Republic of the Philippines
SUPREME COURT
Manila
EN BANC
G.R. No. L-2820             June 21, 1951
FAUSTO ISAAC, plaintiff-appellant,
vs.
LEOPOLDO MENDOZA, defendant-appellee.
Cea, Blancaflor and Cea for appellant.
Jose M. Peņas for appellee.
BENGZON, J.:
For the amount of four hundred and fifty pesos, Japanese currency, Fausto Isaac, plaintiff, sold to Leopoldo Mendoza, defendant, a parcel of land in Pili, Camarines Sur, reserving the right to repurchase within four years. The sale took the place in February 1944. After liberation, the seller offered to redeem, but defendant objected, saying the redemption was premature. Hence this litigation instituted in the court of first instance of said province, in February 1946, to compel re-transfer.
After having been duly summoned, the defendant failed to answer. Consequently, upon plaintiff's motion, he was defaulted by order of May 10, 1947. Thereafter, i.e. on September 23, 1947, considering the plaintiff's evidence the court rendered judgment requiring the defendant to execute a deed of re-sale of the land, to receive the amount of P90 Philippine currency, which Fausto Isaac had consigned in court, to pay damages in the sum of P95.
On December 9, 1947 Leopoldo Mendoza submitted a petition to set aside the judgment invoking accident, mistake, or excusable negligence. Opposed by plaintiff, the petition was denied. Wherefore defendant appealed directly to this court.
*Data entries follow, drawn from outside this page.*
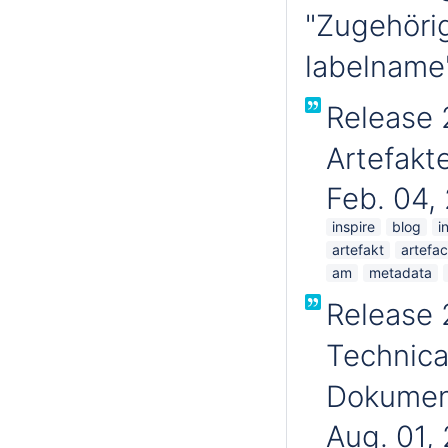
"Zugehörig
labelname'
Release 
Artefakte
Feb. 04,
inspire
blog
i
artefakt
artefac
am
metadata
Release 
Technica
Dokument
Aug. 01,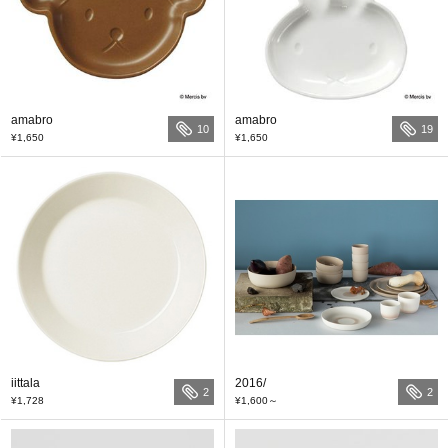
amabro
amabro
10
19
¥1,650
¥1,650
iittala
2016/
2
2
¥1,728
¥1,600
～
Basis of defendant's petition was the allegation that as his attorney Jorge C. Briones had not received notice of the court's denial of his motion to dismiss the complaint, he had reason to believe the time to answer had not expired.
It appears from the record that, duly summoned, defendant through Attorney Briones filed a motion to dismiss, which was overruled by order of April 8, 1946. At the bottom of that order there is notation that had been furnished Attorney Briones by ordinary mail. On February 8, 1947, the plaintiff filed his motion for default, asserting that, defendant's motion to dismiss had been denied and that so far, defendant had interposed no answer. On February 15, 1947 the court issued an auto suspending consideration of plaintiff's motion and giving the defendant a period of ten days within which to reply thereto, if so desired. Copy of this directive was sent by registered mail to Attorney Briones, but the latter "refused to claim the registered letter despite the notices given him by the postmaster". And according to an affidavit submitted to the court, Attorney Peņas for the plaintiff, had again and gain reminded Briones that the time was come for the answer.
Apprised of the foregoing circumstances, the court of first instance denied the petition to set aside.
We think such denial was entirely proper. According to the rules, Attorney Briones is deemed to have received the copy of the auto of February 15, 1947 which he declined to accept from the mails (Rule 27 section 8). That order was sufficient to advise him of the rejection of his previous motion of dismissal, supposing he had not actually received the copy of the order of April 8, 1946, which had been forwarded to him by ordinary mail.
The appellant insist here that "the record fails to show a conclusive evidence that Atty. Jorge C. Briones . . . was notified". This is refuted by the above account of the facts and of the governing principles. It is remarkable that, to meet the conclusions therein set forth, defendant has not introduced any sworn statement of Attorney Briones.
In connection with the argument that defendant should not suffer for his lawyer's shortcoming, it should be explained that the client is bound by the acts, even mistakes of his counsel in realm of procedural technique1; but if the client is prejudiced by the attorney's negligence or misconduct he may recover damages.2
Another point, which is equally decisive. Unless the appellant has filed a motion to set aside the order of default, on any of the grounds enumerated in Rule 38, he has no standing in court nor the right to appeal.3 Examining appellant's motion of December 9, 1947 we observe that he merely requested for the annulment of the decision rendered after his default (September 23, 1947) without praying for the revocation of the order of May 10, 1947 declaring him to be default. But granting, for the sake of argument that the aforesaid pleading impliedly included the second prayer, we are met by the insuperable objection that the petition was too late. Because filed beyond the six-month period within which applications for relief under Rule 38 may be entertained. From May 10 to December 9 seven months had elapsed.
Wherefore, this appeal being without merit, we affirm the order of the trial judge denying the petition to set aside. With costs.
Paras, C.J., Feria, Pablo, Padilla, Tuason, Montemayor, Reyes, Jugo and Bautista Angelo, JJ., concur.
Footnotes
1 Rule 127 sec. 21 U.S. Umali, 15 Phil. 33 Montes vs. Court of First Instance, 48 Phil., 640.
2 In re Filart, 40 Phil., 205.
3 Lim Toco vs. Go Fay 45 Off Gaz., 3350; 80 Phil., 166.